For those of you who've seen the movie The Boat That Rocked, Richard Curtiss' affectionate tribute to the golden age of pirate radio, the film, while being a bit of a simplistic caricature, does manage to convey that sense of us against them that the existence of the pirates engendered. Radio Caroline, London and their ilk were truly making waves and not just at 199 or 266 metres on the medium wave band. They were challenging the establishment, providing an alternative and making huge cultural waves - you couldn't have found the likes of Emperor Rosko's show or John Peel's Perfumed Garden anywhere else on the airwaves in the mid-sixties.

Of course, the government eventually devised the Marine Broadcasting Offences Act which did make the pirate stations illegal and closed them down in August 1967 - the summer of love! - but the dam had been breached and it was only a matter of time before British airwaves were opened up to a host of local and commercial radio stations. In the words of Ronan O'Rahilly (the entrepreneur behind Radio Caroline): "It definitely changed the whole radio thing in Britain, and that was a healthy thing. It was all about feelings, about expression, about lots of young people being able to 'kick out the jams' and that turned on all kinds of things. The Sixties were fantastic and they did a lot - not just for Britain, they did a lot for all around the world and a lot of people were involved in that. Everything came together at the right time. It was an extraordinary moment in musical history for Britain. I did it as a way of getting exposure for unknown bands, and that's what it was about."

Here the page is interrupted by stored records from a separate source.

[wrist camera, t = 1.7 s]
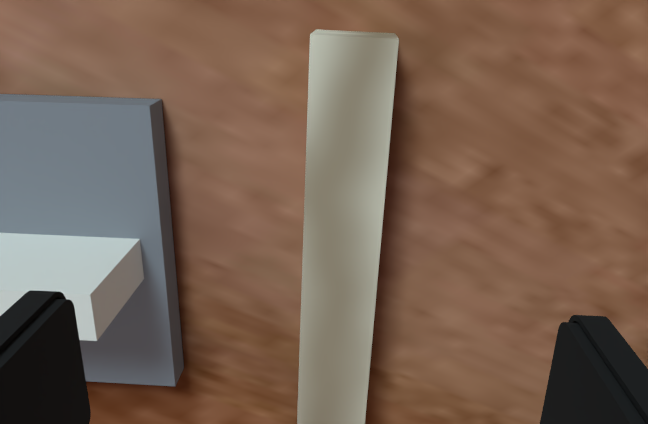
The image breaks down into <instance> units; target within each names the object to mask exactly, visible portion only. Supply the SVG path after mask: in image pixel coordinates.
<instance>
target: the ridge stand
mask: <svg viewBox="0 0 648 424" xmlns="http://www.w3.org/2000/svg"><path fill="white" fill-rule="evenodd" d="M33 290H34V291H56V292H61V293H63V294H64V296H65V297H66V299H69V300H71V301H72V302H73V304H74V308H75V315H76V321H77V328H78V334H79V341H80V347H81V353H82V360H83V366H84V373H85V379H86V381H90V382H107V383H125V384H142V385H159V386H176V384H177V382H178V380H179V377H180V375H181V373H182V371H183V369H184V361H183V349H182V337H181V325H180V313H179V302H178V290H177V278H176V266H175V254H174V242H173V230H172V218H171V206H170V194H169V182H168V171H167V159H166V147H165V135H164V123H163V111H162V99H140V98H109V97H78V96H47V95H16V94H0V316H1V315H2V314H3V313H4V312H5V311H7V310H8V309H9V308H10V307H11V306H12V305H13V304H14V303H15V302H17V301H18V300H19V299H20V298H21V297H22V296H23V295H24V294H25V293H27V292H28V291H33Z"/></svg>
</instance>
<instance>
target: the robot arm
mask: <svg viewBox="0 0 648 424" xmlns="http://www.w3.org/2000/svg"><path fill="white" fill-rule="evenodd" d="M89 421H90V405H89V398H88V392H87V386H86V379H85V373H84V366H83V360H82V353H81V347H80V341H79V334H78V328H77V321H76V315H75V308H74V304H73V302H72V301H71V300H69V299H66V297H65V296H64V294H63V293H61V292H56V291H34V290H33V291H28V292H27V293H25V294H24V295H23V296H22V297H21V298H20V299H19V300H18V301H17V302H15V303H14V304H13V305H12V306H11V307H10V308H9V309H8V310H7V311H5V312H4V313H3V314H2V315H1V316H0V424H89ZM540 424H648V369H647V368H646V366H645V365H644V364H643V362H642V361H641V360H640V359H639V357H638V356H637V355H636V354H635V352H634V351H633V350H632V348H631V347H630V346H629V345H628V343H627V342H626V341H625V339H624V338H623V337H622V336H621V334H620V333H619V332H618V331H617V329H616V328H615V327H614V325H613V324H612V323H611V322H610V320H609V319H608V318H607V317H603V316H583V315H573V316H572V317H571V318H570V320H569V322H563V323H561V324H560V326H559V330H558V334H557V339H556V345H555V350H554V355H553V360H552V365H551V370H550V375H549V380H548V385H547V390H546V396H545V401H544V406H543V411H542V416H541V421H540Z"/></svg>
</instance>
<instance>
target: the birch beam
mask: <svg viewBox="0 0 648 424" xmlns="http://www.w3.org/2000/svg"><path fill="white" fill-rule="evenodd" d="M398 44H399V38H398V37H397V36H396V34H395V33H376V32H356V31H336V30H315V31H314V32H313V33H311V34H310V53H309V83H308V113H307V143H306V173H305V204H304V234H303V264H302V294H301V324H300V354H299V384H298V414H297V424H365V417H366V406H367V394H368V383H369V372H370V360H371V349H372V338H373V326H374V315H375V304H376V293H377V281H378V270H379V259H380V247H381V236H382V225H383V213H384V202H385V191H386V179H387V168H388V157H389V145H390V134H391V123H392V112H393V100H394V89H395V78H396V66H397V55H398Z"/></svg>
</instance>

Years later on, my archaeology friends at university set up Radio Carbon Dating, broadcasting as Kid Bedrock and DJ Half Life, raiding my LP collection to fuel their transmissions to an unreceptive world... but that's another story for a different day.
My ruminations on pirate radio stations will surely result in a poem at some stage, so stay tuned.
Thanks for reading. Have a good week - and don't touch that dial! S ;-)



Steven Bate said...

Because of geography, the Fylde Coast was the best place to listen to Radio Caroline North, so they had massive listening percentage here. I would like a section in the forthcoming Blackpool Museum to be dedicted to radio. All the top BBC radio stars appeared in Blackpool shows from 1935 to 1965 and then the pirate radio story and then Radio One roadshows were very important for Blackpool and then the Radio Two coverage of the loghts switch on events.
Steven Bate

Steve Rowland said...

Agree with you about Radio Caroline North. Actually anchored in Ramsey Bay just off the coast of the Isle of Man, the DJs were always praising the beauty of the island, significantly boosting tourism as a result - to such an extent that Tynwald (the Manx parliament) was quite vociferous in its defence of the pirate radio station when Westminster was moving to outlaw offshore broadcasting in 1967.

Steve said...

Watched the film "The Boat that Rocked" on ITV4 last night. I wonder if the timing of this post has anything to do with that. Anyhow its a bloody good film and worth watching.

Steve Rowland said...

Merely a happy coincidence. I wrote the blog on Saturday and wasn't even aware the film was being (re)shown on TV - but concur that it is very entertaining.